Backpressure originally wasn’t considered when the first few iterations of the Observable class were written. According to the RxJava wiki, handling it was actually retroactively fitted. Obviously, from a design point, this was not at all ideal. RxJava 2.0 will thankfully remedy this with a new implementation of the Publisher interface and also with what’s known as a Flowable.

A Flowable, as opposed to the retrofitted 1.x Observable, immediately has the bits and bobs needed to adequately handle backpressure. If we actually look in the class, we’ll see —

/** The default buffer size. */
static final int BUFFER_SIZE;
static {
BUFFER_SIZE = Math.max(16, Integer.getInteger("rx2.buffer-size", 128));
}

— that it’s literally geared to be buffered from the get-go. That environment variable rx2.buffer-size, is a configurable value which we can set to anything we want, though the default is a reasonable 128. If we delve even deeper, we’ll see that this value is eventually used inside most of the operators such as flatMap, concat and so on to initialise a queue. So if we take flatMap as an example (from Flowable.java), we can see that it gets used here:

@BackpressureSupport(BackpressureKind.FULL)
@SchedulerSupport(SchedulerSupport.NONE)
public final <R> Flowable<R> flatMap(Function<? super T, ? extends Publisher<? extends R>> mapper) {
return flatMap(mapper, false, bufferSize(), bufferSize());
}

which then eventually leads to initialising the queue…
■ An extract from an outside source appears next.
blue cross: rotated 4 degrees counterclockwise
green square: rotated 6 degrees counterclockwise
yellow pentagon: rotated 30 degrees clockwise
q = new SpscLinkedArrayQueue<U>(bufferSize);

…deep inside the guts of FlowableFlatMap.java. As you can see, it takes an integer as a parameter that sets the initial capacity.

Flowable.create() is also handled differently compared to 1.x’s Observable.create() and is actually closer to Observable.fromEmitter() in how it behaves. It takes a BackpressureMode, so you can specify exactly how you want backpressure to be handled, or if you don’t want it handled it all. I think that’s pretty nifty.

…throws Exception

This one’s pretty self-explanatory. I’m sure everyone’s had to do this sort of thing at least a few times:

String[] val = {"hi", "hello"};
Observable.just(val)
.map(v -> {
try {
someFunction(val);
} catch (CheckedException ex) {
throw new UncheckedException(ex);
}
}).etc();

Eugh. We all know that sucks. It’s messy and it’s unnecessary noise that you shouldn’t have to write, but you do. Maybe, if you’re really lazy, you’ll just catch Exception indiscriminately because…why not?

Now however, RxJava 2.x’s new functional interfaces will throw our checked exceptions for us. Straight through to wherever we’re handling our errors, so we don’t need to wrap all of our I/O in try-catch blocks just to keep things going. 🎉

Co-Existence With RxJava 1.x

One of the nice things about the packaging scheme for RxJava 2.0-RC2 is that it plays nice with RxJava 1.x. This is a bonus, because they’re both entirely different from one another. Hence, you can easily migrate from 1.x to 2.0 at your own pace. That’s way better than doing it all in one go, especially if what you’re working on is quite large.

This also lends itself to some cool stuff such as interoperability libraries, which let you map from an 1.x object to a 2.0 object. There are even a few floating around now, such as RxJava2Interop. That one in particular is maintained by a ReactiveX member, so it’s definitely something to keep an eye on.

I’d imagine that once RxJava 2.0 is released proper, interoperability libraries will become even more important, since the use of RxJava 1.x is quite prevalent. Android’s support of both versions will likely result in inventive wrappers to suit those who don’t necessarily want to reimplement the RxInnards of a larger library from the ground up.

What Else?

Just to round things off, here’s one last little thing that interests me. The new RxJavaPlugins and it’s applicability to testing. It’s going to be more flexible, allowing you to swap between what maps to where at runtime, so your tests can be a bit more flexible. All of the various hook classes now belong to RxJavaPlugins too, so you only have to worry about the one thing, rather than various different types of plugins and hooks just to get your tests set up the way you want.